### ACTION ITEM
Your output should be the lines of the data that follow, reproduced exactly from the first through the line bearing "lang3 = lang.lang".

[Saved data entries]
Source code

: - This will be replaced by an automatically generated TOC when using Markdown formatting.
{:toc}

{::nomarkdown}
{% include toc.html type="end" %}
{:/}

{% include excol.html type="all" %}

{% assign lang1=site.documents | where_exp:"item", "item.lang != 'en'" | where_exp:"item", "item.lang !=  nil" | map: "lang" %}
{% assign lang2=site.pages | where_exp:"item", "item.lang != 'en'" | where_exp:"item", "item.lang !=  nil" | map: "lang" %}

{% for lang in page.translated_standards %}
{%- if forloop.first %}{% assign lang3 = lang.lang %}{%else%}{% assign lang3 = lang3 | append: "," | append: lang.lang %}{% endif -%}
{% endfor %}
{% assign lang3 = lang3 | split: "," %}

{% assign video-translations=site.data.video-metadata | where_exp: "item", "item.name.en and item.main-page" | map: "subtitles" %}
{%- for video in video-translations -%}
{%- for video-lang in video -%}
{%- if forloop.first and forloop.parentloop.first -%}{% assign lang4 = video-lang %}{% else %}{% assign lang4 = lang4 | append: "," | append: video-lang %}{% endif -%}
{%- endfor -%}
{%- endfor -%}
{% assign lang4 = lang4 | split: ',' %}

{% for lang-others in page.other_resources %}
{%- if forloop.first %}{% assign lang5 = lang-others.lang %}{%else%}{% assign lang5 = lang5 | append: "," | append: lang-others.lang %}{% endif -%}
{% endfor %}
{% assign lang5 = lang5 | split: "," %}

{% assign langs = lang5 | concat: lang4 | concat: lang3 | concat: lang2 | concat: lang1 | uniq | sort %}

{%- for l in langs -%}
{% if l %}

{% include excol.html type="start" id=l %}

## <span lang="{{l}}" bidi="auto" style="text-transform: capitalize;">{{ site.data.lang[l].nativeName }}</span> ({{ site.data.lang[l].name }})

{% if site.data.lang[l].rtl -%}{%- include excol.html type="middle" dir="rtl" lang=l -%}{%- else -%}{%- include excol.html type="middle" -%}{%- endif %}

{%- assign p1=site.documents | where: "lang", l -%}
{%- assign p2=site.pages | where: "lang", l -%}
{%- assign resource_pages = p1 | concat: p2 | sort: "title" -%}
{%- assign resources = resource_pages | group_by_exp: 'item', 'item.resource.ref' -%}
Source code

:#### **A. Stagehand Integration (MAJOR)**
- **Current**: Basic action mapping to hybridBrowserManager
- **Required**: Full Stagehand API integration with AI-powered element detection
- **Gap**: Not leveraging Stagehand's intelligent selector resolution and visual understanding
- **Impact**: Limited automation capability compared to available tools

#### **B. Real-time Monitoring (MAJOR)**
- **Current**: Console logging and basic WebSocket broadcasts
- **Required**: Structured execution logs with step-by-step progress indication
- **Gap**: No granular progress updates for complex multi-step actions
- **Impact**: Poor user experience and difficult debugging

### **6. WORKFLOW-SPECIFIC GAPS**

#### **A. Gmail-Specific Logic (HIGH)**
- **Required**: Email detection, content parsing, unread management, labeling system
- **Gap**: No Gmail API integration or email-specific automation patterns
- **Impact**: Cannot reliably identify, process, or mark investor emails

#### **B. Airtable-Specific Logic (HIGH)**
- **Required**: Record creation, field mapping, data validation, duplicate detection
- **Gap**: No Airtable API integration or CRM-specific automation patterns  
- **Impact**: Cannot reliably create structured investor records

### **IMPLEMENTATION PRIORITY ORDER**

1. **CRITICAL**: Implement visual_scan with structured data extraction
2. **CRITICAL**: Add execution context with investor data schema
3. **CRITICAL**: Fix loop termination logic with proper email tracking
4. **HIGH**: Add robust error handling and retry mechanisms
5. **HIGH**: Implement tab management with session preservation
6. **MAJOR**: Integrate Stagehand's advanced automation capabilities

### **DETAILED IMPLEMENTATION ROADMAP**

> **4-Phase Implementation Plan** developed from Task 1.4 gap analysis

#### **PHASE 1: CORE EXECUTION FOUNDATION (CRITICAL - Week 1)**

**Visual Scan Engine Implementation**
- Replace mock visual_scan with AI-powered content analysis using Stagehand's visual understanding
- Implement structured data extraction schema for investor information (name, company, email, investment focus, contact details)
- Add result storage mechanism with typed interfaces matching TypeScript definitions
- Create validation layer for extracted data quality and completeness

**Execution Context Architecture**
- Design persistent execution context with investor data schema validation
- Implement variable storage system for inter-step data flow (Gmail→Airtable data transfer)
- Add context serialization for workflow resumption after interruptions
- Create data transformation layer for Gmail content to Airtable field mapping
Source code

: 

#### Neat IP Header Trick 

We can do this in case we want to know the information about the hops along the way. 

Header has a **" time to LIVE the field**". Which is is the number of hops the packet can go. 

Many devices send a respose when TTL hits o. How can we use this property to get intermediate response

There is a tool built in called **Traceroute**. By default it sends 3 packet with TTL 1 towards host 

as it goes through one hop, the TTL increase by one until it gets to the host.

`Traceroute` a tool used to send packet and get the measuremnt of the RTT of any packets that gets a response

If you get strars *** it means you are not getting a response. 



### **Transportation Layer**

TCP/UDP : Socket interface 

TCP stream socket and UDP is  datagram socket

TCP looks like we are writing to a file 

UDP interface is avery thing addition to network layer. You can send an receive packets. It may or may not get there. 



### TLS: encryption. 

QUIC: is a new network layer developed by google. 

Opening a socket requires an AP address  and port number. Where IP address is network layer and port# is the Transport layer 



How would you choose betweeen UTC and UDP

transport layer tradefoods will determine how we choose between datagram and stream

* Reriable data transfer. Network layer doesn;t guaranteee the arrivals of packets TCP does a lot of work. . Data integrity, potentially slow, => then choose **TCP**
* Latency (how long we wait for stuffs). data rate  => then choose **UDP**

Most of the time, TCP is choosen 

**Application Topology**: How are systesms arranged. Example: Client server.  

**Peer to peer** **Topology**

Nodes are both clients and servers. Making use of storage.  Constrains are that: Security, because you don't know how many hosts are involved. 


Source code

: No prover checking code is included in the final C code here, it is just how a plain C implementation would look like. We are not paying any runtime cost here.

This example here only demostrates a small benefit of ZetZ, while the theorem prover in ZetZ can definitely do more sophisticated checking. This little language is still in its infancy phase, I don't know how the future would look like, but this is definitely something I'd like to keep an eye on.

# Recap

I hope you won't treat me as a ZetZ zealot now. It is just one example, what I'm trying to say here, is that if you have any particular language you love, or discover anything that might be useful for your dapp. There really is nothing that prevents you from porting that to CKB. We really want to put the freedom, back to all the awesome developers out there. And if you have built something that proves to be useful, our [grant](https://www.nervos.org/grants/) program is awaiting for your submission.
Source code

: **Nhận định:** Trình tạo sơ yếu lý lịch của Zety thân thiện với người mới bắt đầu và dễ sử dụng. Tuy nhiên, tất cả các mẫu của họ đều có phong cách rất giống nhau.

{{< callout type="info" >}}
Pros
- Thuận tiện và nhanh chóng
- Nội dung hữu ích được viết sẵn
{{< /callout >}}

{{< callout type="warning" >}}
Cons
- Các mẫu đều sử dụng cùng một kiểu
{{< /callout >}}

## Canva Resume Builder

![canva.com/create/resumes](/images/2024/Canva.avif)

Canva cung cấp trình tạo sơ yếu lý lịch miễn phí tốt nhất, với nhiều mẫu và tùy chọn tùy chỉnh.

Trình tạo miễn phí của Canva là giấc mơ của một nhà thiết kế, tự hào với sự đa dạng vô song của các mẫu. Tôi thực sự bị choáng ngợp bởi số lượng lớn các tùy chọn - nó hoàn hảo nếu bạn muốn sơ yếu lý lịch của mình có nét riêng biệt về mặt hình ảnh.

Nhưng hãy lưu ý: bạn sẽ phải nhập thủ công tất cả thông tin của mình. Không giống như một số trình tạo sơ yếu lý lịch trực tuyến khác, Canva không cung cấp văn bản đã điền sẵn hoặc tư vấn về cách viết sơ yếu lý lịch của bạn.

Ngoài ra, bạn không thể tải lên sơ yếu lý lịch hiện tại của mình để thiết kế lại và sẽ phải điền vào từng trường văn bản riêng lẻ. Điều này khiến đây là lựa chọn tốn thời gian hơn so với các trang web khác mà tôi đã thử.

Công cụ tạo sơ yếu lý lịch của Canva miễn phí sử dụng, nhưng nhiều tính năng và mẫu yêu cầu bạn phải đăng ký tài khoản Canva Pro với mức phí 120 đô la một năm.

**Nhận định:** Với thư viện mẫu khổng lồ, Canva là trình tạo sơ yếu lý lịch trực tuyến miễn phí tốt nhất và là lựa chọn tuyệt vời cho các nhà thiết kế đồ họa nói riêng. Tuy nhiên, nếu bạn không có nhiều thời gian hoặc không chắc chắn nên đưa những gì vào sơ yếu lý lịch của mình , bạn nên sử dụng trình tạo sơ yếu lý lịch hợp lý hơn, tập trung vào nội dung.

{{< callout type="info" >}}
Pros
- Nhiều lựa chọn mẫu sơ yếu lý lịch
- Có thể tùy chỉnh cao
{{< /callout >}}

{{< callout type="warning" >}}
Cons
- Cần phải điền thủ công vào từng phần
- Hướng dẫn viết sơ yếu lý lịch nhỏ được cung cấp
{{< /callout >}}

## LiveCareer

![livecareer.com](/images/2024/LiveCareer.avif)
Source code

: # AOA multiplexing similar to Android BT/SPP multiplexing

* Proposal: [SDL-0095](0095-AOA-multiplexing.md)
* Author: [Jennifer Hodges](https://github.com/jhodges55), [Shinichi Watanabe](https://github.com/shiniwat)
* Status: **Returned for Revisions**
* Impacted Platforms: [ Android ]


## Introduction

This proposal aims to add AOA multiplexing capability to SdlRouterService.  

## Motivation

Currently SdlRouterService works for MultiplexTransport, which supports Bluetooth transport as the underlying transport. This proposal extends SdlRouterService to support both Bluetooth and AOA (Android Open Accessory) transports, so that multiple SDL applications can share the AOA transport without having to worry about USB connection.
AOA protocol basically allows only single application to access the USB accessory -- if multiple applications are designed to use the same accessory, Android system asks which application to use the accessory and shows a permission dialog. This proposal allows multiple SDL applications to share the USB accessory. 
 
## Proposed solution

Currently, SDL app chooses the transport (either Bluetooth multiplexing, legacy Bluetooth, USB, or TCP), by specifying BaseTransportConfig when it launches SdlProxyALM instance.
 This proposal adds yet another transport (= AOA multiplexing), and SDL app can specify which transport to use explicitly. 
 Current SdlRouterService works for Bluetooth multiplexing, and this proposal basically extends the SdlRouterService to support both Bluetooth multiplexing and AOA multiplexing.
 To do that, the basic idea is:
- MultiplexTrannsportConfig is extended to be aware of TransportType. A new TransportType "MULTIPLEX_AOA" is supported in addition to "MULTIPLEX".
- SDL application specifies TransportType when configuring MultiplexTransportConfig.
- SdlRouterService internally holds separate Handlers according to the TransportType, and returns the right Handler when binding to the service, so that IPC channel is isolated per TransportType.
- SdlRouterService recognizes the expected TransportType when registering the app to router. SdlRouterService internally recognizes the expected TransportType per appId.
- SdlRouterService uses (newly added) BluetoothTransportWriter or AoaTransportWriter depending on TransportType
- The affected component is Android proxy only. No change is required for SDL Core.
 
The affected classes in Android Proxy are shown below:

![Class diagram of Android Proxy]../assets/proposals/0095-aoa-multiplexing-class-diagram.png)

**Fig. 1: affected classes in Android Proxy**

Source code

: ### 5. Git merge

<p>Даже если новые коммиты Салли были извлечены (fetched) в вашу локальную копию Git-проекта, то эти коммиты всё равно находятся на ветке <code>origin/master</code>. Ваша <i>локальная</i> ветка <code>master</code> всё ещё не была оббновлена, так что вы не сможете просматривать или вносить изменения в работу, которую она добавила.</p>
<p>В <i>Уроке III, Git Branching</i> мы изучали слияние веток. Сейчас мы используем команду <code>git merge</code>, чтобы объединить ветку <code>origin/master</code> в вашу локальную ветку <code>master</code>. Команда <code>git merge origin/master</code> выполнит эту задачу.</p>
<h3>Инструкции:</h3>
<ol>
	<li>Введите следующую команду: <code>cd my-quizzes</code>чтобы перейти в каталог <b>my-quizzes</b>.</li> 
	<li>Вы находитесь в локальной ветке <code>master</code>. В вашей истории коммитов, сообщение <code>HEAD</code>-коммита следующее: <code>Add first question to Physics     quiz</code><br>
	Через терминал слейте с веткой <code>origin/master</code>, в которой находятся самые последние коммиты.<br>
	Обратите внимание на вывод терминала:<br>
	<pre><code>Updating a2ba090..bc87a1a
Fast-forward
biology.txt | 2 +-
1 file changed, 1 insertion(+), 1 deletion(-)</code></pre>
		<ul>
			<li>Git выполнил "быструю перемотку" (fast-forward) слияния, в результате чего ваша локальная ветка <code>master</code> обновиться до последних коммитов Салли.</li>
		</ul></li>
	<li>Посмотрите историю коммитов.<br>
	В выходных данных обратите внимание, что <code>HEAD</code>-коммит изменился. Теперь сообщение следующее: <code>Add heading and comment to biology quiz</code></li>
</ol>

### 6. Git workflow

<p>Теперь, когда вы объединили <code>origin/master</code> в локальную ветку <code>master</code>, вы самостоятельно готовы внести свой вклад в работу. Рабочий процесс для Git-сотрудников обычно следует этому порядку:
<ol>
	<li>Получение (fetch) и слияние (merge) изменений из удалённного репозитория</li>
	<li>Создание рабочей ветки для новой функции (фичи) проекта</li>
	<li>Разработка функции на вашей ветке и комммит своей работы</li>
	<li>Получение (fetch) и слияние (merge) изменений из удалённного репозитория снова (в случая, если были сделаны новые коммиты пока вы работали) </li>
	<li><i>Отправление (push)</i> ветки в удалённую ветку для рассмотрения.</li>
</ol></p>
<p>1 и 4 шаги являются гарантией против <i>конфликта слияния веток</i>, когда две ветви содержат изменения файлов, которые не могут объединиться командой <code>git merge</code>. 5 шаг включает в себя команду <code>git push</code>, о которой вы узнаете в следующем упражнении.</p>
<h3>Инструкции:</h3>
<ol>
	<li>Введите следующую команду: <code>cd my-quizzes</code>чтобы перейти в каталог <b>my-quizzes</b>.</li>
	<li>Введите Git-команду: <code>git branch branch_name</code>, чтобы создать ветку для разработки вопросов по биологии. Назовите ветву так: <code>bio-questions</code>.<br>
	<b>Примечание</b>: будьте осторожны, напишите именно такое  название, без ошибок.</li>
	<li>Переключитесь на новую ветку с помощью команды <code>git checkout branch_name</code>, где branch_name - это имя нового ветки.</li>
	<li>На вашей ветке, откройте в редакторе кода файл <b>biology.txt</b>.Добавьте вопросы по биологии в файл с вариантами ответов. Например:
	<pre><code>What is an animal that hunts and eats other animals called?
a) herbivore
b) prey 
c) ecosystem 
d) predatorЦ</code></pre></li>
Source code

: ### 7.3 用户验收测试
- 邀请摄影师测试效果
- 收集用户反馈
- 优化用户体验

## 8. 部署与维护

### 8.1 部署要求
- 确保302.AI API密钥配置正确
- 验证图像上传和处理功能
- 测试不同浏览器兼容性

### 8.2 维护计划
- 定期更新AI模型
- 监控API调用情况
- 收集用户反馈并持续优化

### PROBLEM SOLUTION
Source code

: - This will be replaced by an automatically generated TOC when using Markdown formatting.
{:toc}

{::nomarkdown}
{% include toc.html type="end" %}
{:/}

{% include excol.html type="all" %}

{% assign lang1=site.documents | where_exp:"item", "item.lang != 'en'" | where_exp:"item", "item.lang !=  nil" | map: "lang" %}
{% assign lang2=site.pages | where_exp:"item", "item.lang != 'en'" | where_exp:"item", "item.lang !=  nil" | map: "lang" %}

{% for lang in page.translated_standards %}
{%- if forloop.first %}{% assign lang3 = lang.lang %}{%else%}{% assign lang3 = lang3 | append: "," | append: lang.lang %}{% endif -%}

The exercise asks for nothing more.